Contact with the Exceptional Needs team, Educational Psychology Service and Behaviour Support may be necessary for some pupils. St. Edmund Campion is also a designated school for Speech and Language Therapy. Frequent liaison between the SENCo and representatives from these agencies ensures that advice is sought, so that learning needs are identified and addressed as early as possible. Links have also been made with the local Special School, who can provide advice and recommend resources.
Facilities and Resources
The Accessibility Plan and Disability Equality Scheme set out the ways in which the school aims to ensure access for all.
Where necessary, specific equipment is provided for pupils – for example, a signs and symbols word processing package, or a learning support assistant may be allocated to an individual pupil.

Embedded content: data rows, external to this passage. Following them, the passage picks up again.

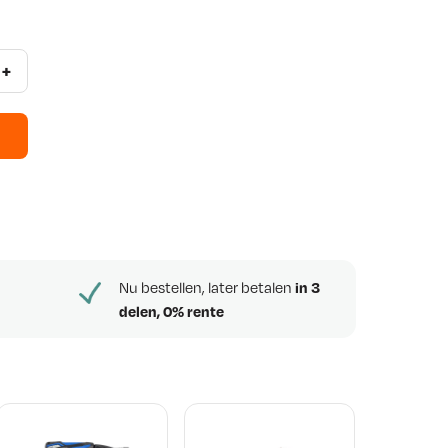
+
Nu bestellen, later betalen
in 3
delen, 0% rente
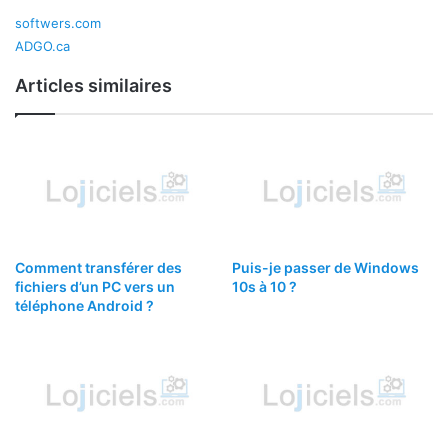
softwers.com
ADGO.ca
Articles similaires
Comment transférer des
Puis-je passer de Windows
fichiers d’un PC vers un
10s à 10 ?
téléphone Android ?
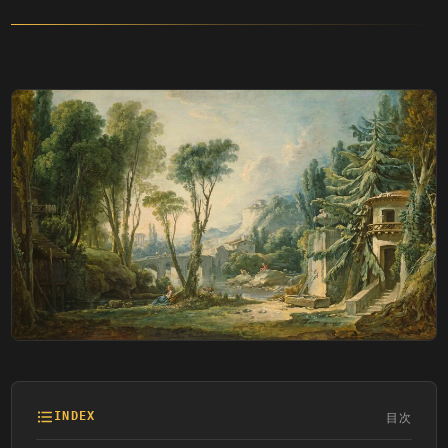
目次
INDEX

Teachers aim to use visual, auditory and kinaesthetic methods of teaching and learning, and have been supplied with a laptop and digital projector and interactive whiteboards to provide stimulating material. In addition DVD resources are used throughout the school.

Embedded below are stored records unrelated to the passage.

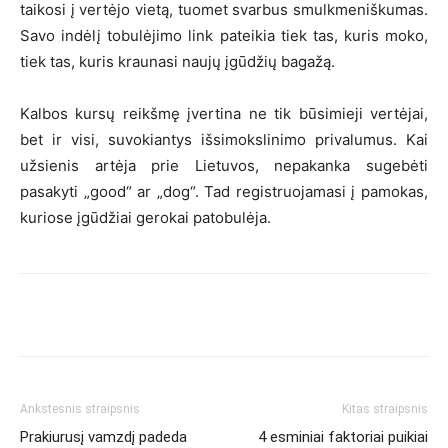
taikosi į vertėjo vietą, tuomet svarbus smulkmeniškumas.
Savo indėlį tobulėjimo link pateikia tiek tas, kuris moko,
tiek tas, kuris kraunasi naujų įgūdžių bagažą.
Kalbos kursų reikšmę įvertina ne tik būsimieji vertėjai,
bet ir visi, suvokiantys išsimokslinimo privalumus. Kai
užsienis artėja prie Lietuvos, nepakanka sugebėti
pasakyti „good“ ar „dog“. Tad registruojamasi į pamokas,
kuriose įgūdžiai gerokai patobulėja.
Ankstesnis straipsnis
Kitas straipsnis
Prakiurusį vamzdį padeda
4 esminiai faktoriai puikiai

Arrangements for Inclusion
- Other policy documents provide information about monitoring: Equal Opportunities, Gifted and Talented and Special Educational Needs. Staff and governors review these policies regularly and they are available to parents on request.
- The school uses a number of behaviour management strategies, including reward systems as well as time out.
- Circle Time and P4C (Philosophy for Children) provides pupils with the opportunity to express their opinions and discuss difficulties, such as friendship issues.
- The school endeavours to adapt/fund activities and trips so that no child is excluded.
- Differences in culture and belief are celebrated through a number of curriculum areas, such as Geography, History, Art, Religious Education, Literacy and PSHE.
The Role of the Parents
Parents are kept informed of their child’s progress through annual reports and open evenings. Many parents take the opportunity to contact the class teacher if there is a concern at any time. Parents are notified by letter or telephone if there is a concern about the pupil in school. This partnership between the school and parents is further enhanced by invitations to information evenings about curriculum issues, class assemblies, performances or Masses.
If there is a concern that the school is not meeting the needs of a child, the parents can make an appointment with the class teacher or SENCo to discuss the issue. In more serious circumstances, a formal complaint can be made in line with the school’s Complaints Procedure.
The Role of the Governors
The governors are responsible for evaluating the success of this policy, which depends on the enthusiasm of all staff working with the principle and the practice of inclusion.
Reviewing the Policy
The policy will be reviewed every two years by the staff and governors.
The School Development Plan will reflect any changes or improvements that need to put in place to ensure that we are adhering to the National Curriculum Framework Section 4 (July 2013).